El mandatario precisó que el nuevo mandato del Banco Central es preservar el valor de la moneda, un objetivo que en la historia reciente de la institución quedó sepultado bajo la presión de los gobiernos de turno. La reforma, en ese sentido, busca blindar al organismo de las tentaciones de corto plazo que históricamente derivaron en espirales inflacionarias.
Uno de los puntos que Milei destacó con especial énfasis es el diseño institucional de la gobernanza: la reforma contempla que remover a las autoridades del Banco Central sea difícil. El objetivo es claro: que ningún gobierno pueda deshacerse de las conducciones técnicas con un simple decreto cuando los números no le cierren políticamente. Es, en definitiva, un intento de dotar al organismo de la independencia que nunca tuvo de manera efectiva.

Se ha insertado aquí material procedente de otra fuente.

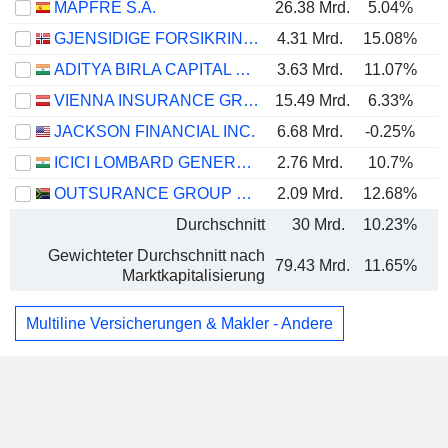
MAPFRE S.A.
26.38 Mrd.
5.04%
GJENSIDIGE FORSIKRING ASA
4.31 Mrd.
15.08%
ADITYA BIRLA CAPITAL LIMITED
3.63 Mrd.
11.07%
VIENNA INSURANCE GROUP AG
15.49 Mrd.
6.33%
JACKSON FINANCIAL INC.
6.68 Mrd.
-0.25%
ICICI LOMBARD GENERAL INSURANCE COMPANY LIMITED
2.76 Mrd.
10.7%
OUTSURANCE GROUP LIMITED
2.09 Mrd.
12.68%
Durchschnitt
30 Mrd.
10.23%
Gewichteter Durchschnitt nach
79.43 Mrd.
11.65%
Marktkapitalisierung
Multiline Versicherungen & Makler - Andere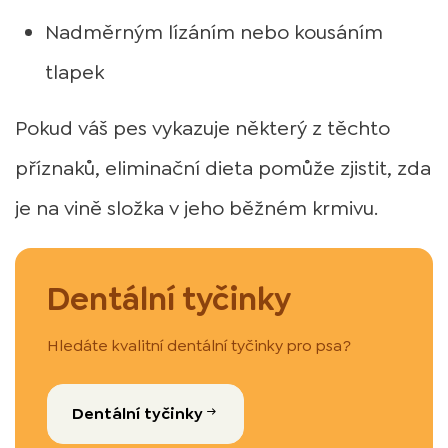
Nadměrným lízáním nebo kousáním
tlapek
Pokud váš pes vykazuje některý z těchto
příznaků, eliminační dieta pomůže zjistit, zda
je na vině složka v jeho běžném krmivu.
Dentální tyčinky
Hledáte kvalitní dentální tyčinky pro psa?
Dentální tyčinky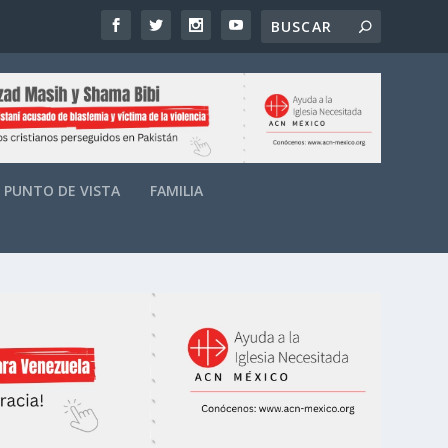
PUNTO DE VISTA
FAMILIA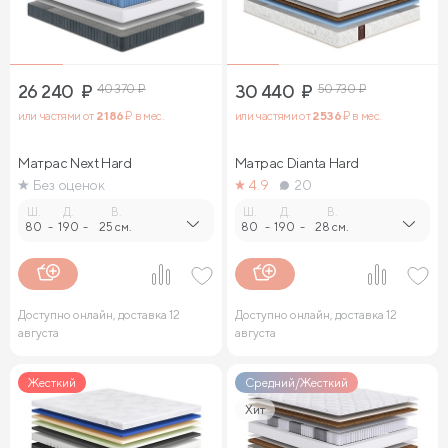
26 240
₽
40 370
₽
30 440
₽
50 730
₽
или частями от
2 186
₽ в мес.
или частями от
2 536
₽ в мес.
Матрас Next Hard
Матрас Dianta Hard
Без оценок
4.9
20
Ш.
Д.
В.
Ш.
Д.
В.
80
-
190
-
25 см.
80
-
190
-
28 см.
Доступно онлайн, доставка 12
Доступно онлайн, доставка 12
августа
августа
Жесткий
Средний/Жесткий
Хит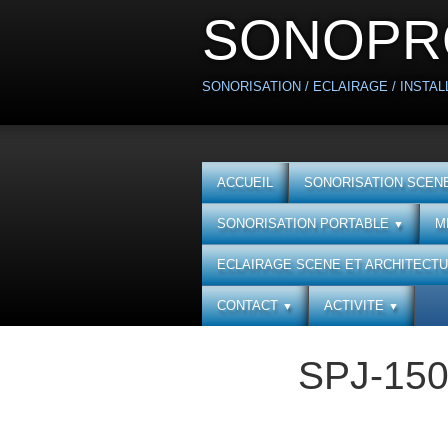
SONOPR
SONORISATION / ECLAIRAGE / INSTALL
ACCUEIL
SONORISATION SCENE
SONORISATION PORTABLE
M
▼
ECLAIRAGE SCENE ET ARCHITECT
CONTACT
ACTIVITE
▼
▼
SPJ-150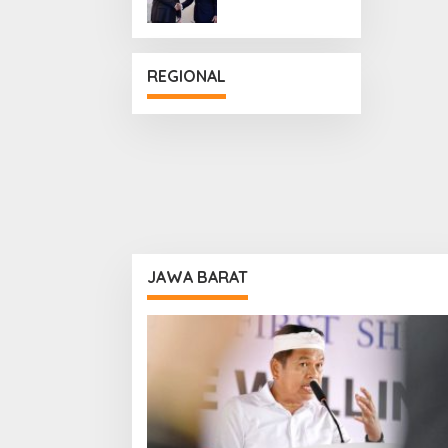
Penguatan
Hubungan
Diplomatik
REGIONAL
JAWA BARAT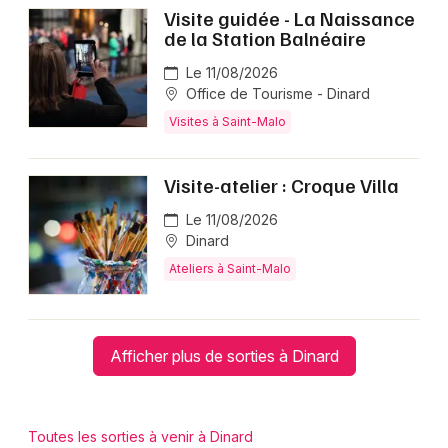
Visite guidée - La Naissance
de la Station Balnéaire
Le 11/08/2026
Office de Tourisme - Dinard
Visites à Saint-Malo
Visite-atelier : Croque Villa
Le 11/08/2026
Dinard
Ateliers à Saint-Malo
Afficher plus de sorties à Dinard
Toutes les sorties à venir à Dinard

La iniciativa llega en un contexto en el que la estabilidad cambiaria y la baja de la inflación se convirtieron en los ejes centrales del relato oficial. Para la Casa Rosada, anclar institucionalmente esos logros es la diferencia entre un programa económico sostenible y otro ciclo de ilusión y colapso. La reforma de la Carta Orgánica apunta, justamente, a que las reglas del juego no dependan de quién esté sentado en el sillón de Rivadavia.
El debate sobre los alcances reales de la reforma y su capacidad para resistir presiones futuras recién empieza. Lo que está claro es que el gobierno nacional puso sobre la mesa una apuesta institucional de largo plazo, con la que busca cerrar una etapa en la relación entre el poder político y la política monetaria argentina.